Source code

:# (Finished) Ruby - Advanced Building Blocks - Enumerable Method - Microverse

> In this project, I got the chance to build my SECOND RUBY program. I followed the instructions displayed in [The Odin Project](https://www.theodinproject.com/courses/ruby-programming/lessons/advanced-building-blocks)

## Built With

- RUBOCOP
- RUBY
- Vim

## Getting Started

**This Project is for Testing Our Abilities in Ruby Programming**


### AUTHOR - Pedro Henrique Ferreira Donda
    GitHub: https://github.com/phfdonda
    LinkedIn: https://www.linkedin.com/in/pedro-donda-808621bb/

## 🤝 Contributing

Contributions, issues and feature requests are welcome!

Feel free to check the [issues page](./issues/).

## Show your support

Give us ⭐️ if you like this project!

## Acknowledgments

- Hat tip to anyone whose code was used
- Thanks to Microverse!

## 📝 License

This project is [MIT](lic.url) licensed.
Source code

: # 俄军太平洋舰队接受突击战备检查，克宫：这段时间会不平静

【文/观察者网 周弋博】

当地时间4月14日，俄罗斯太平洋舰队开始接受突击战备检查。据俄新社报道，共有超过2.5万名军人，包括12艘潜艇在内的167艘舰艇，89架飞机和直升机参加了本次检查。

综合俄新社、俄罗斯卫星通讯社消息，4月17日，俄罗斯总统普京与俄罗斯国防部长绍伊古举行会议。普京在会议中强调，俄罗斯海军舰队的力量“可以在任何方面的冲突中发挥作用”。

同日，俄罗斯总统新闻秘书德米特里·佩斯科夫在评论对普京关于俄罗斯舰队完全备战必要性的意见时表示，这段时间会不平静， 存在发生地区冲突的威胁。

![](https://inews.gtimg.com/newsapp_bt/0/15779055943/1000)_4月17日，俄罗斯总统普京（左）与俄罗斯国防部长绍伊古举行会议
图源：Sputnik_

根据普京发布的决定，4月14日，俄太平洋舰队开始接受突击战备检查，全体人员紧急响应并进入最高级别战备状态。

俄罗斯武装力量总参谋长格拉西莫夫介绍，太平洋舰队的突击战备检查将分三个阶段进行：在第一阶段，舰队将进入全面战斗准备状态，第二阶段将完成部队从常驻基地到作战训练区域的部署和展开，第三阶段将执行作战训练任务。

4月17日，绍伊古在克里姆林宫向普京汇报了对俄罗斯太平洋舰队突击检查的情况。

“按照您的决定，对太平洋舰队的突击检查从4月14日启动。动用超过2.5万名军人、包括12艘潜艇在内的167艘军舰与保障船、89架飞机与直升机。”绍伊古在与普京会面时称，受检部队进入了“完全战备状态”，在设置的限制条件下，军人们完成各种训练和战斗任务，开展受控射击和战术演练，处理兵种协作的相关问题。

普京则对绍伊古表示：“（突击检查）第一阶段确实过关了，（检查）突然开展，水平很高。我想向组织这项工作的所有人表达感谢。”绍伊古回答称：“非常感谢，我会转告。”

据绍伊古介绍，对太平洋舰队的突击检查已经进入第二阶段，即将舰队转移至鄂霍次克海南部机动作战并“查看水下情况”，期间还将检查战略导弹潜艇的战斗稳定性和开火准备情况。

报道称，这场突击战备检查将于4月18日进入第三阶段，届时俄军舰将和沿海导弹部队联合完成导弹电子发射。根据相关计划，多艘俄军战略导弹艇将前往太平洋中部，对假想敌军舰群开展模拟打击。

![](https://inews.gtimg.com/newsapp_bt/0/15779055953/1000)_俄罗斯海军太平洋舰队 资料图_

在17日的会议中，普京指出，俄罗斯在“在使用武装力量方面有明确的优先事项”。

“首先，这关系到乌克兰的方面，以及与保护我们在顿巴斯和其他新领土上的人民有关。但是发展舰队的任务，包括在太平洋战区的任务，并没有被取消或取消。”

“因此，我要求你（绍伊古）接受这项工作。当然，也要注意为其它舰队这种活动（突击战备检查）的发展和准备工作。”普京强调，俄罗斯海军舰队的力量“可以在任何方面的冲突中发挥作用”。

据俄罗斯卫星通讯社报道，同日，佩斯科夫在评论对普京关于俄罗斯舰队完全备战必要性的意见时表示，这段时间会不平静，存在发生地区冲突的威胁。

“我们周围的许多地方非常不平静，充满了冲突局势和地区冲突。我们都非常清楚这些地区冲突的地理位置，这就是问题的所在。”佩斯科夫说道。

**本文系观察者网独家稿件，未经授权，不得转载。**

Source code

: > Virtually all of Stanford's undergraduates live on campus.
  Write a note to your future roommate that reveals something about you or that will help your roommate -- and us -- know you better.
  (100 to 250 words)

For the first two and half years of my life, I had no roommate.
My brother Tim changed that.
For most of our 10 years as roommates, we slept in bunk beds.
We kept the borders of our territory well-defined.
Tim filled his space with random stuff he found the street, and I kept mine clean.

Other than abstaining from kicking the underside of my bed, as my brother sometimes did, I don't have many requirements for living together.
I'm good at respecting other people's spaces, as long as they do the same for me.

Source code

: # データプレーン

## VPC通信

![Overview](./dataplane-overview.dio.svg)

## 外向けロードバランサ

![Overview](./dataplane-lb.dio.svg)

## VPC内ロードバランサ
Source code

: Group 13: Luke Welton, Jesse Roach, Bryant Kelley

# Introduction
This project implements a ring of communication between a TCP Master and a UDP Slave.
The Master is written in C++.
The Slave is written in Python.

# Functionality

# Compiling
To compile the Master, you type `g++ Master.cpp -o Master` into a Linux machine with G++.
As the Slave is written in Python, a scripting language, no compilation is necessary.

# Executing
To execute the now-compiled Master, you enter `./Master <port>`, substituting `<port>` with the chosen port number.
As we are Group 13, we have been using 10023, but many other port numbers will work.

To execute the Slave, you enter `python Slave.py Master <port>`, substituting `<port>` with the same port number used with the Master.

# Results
————
• [Exercise]: Scan the material for lines with the word "same", and copy each line you find.

• [Answer to the problem]:
I'm good at respecting other people's spaces, as long as they do the same for me.
To execute the Slave, you enter `python Slave.py Master <port>`, substituting `<port>` with the same port number used with the Master.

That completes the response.